The exhibition Good Night showcases a selection of Jankowskiʼs most recent works, which in contrast to his previous series of paintings, consists exclusively of collage pieces. The artistʼs personal memories, declinations of eventualities, literary allusions and private tragedies are all grafted onto a dictionary of visual references. The use of collage is key in enabling Jankowski to transform ordinary subject matter into almost abstract representations; bodies are segmented and imaginatively reassembled into unnatural and often unnerving hybrid creations, deprived of their former individual qualities. In the words of the philosopher Jean-Luc Nancy: Bodies, in the end, are also that – head and tail: the very discreteness of the sites of sense, of the moments of an organism, of the elements of matter.

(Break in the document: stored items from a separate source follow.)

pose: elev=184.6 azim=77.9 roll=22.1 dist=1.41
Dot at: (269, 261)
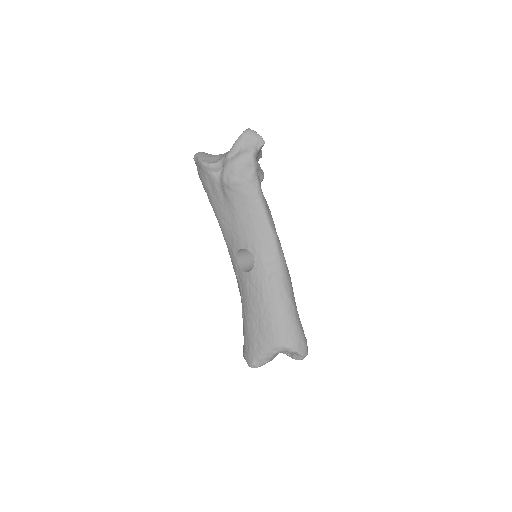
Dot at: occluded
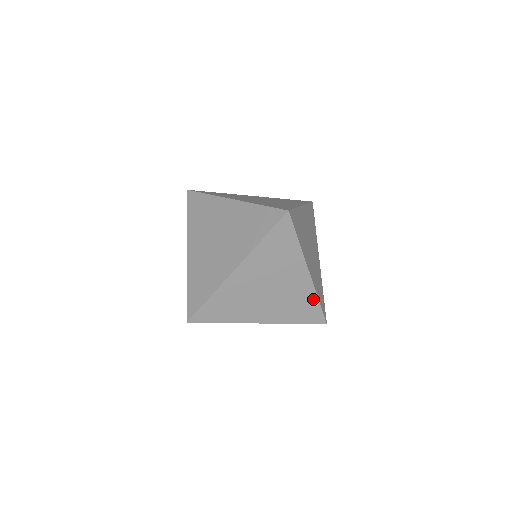
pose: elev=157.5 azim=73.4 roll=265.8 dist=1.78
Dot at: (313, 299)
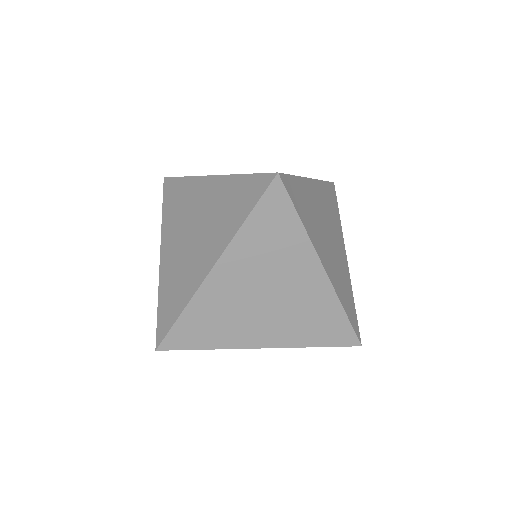
Dot at: (336, 309)
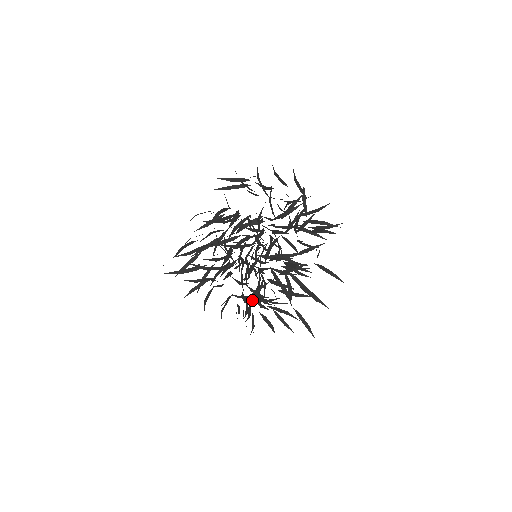
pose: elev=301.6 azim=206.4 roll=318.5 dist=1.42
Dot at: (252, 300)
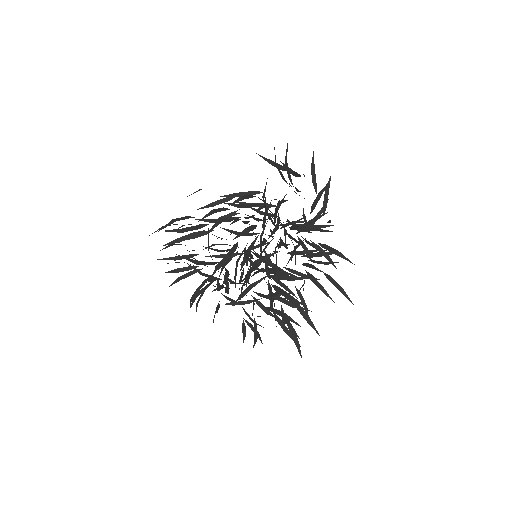
Dot at: (227, 298)
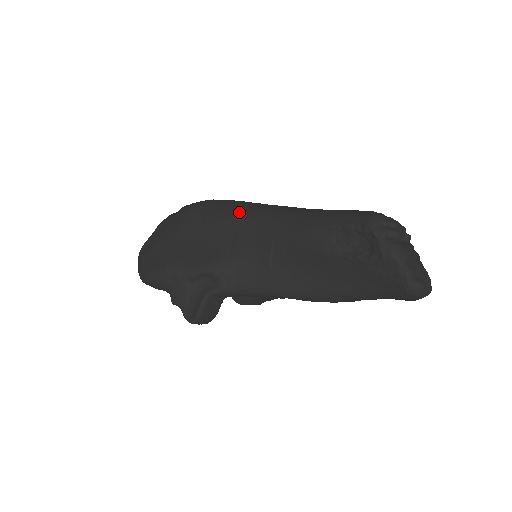
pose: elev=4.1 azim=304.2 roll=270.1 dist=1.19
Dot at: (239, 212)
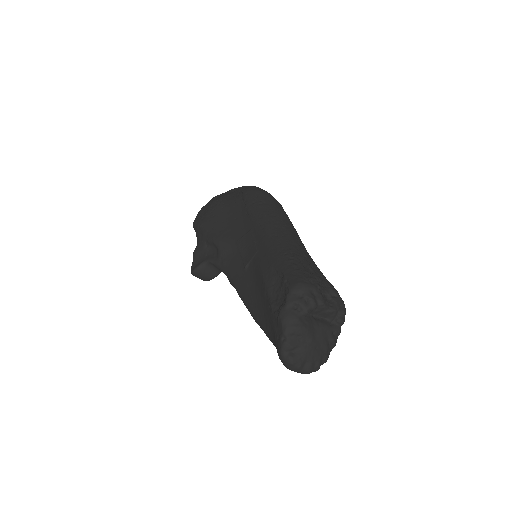
Dot at: (262, 215)
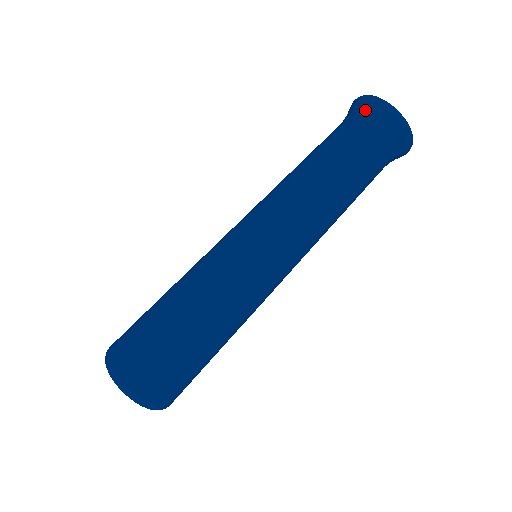
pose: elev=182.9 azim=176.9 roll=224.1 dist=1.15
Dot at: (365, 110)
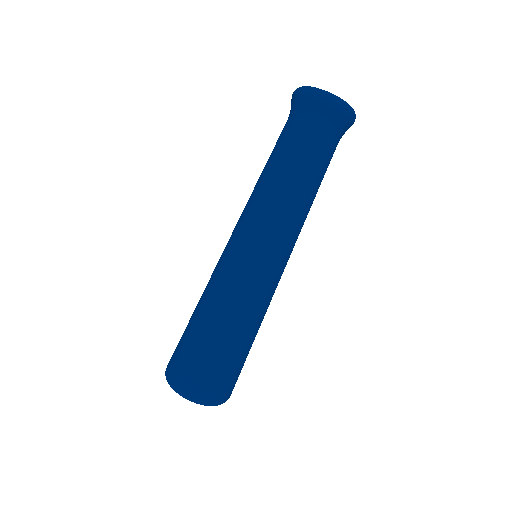
Dot at: (291, 104)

The body is a place that opens, displaces and spaces phallus and cep hale: making room for them to create an event (rejoicing, suffering, thinking, being born, dying, sexing, laughing, sneezing, trembling, weeping, forgetting…).1
The influence of the Old Masters, although more apparent in Jankowskiʼs earlier paintings, is still identifiable in the subject matter and form of Jankowskiʼs collage compositions. More significant in Good Night, however, are the references made to Surrealist artworks and ideas; these are expressed in the unnatural combinations of elements found in Stroke (2012) and Cream Pie (2012), for example, as well as in the allusions made to dreams – a recurring theme of the exhibition. The Pyjama works (2014), with their irrational juxtaposition of sinister belt restraints and childish patterns, can be understood as an expression of the unconscious, involuntary and unfiltered, as in a dream.
Whilst on the one hand Jankowskiʼs incongruous imagery evokes Surrealismʼs bizarre narratives, his works simultaneously subtly question modernismʼs tendency toward abstraction. The end result is a "contemporary surrealism”, which challenges our reliance on language and its attendant need for reasoned apprehension. With his collage figures, Jankowski recomposes his own "physiology” of the world, before or after any attempt at verbalisation. It is a stopping, a deviating of the descent of the discourse by tearing the signs away from their denotative value. What they now say is precisely the intermediate, the uncertain and the unnamable. They speak a constantly extended secret that prevents the subject from fulfilling its destiny by merging with a predicate.
1 Jean-Luc Nancy, Corpus, translated into English by Richard Rand, Fordham University Press: New York, US, 2008.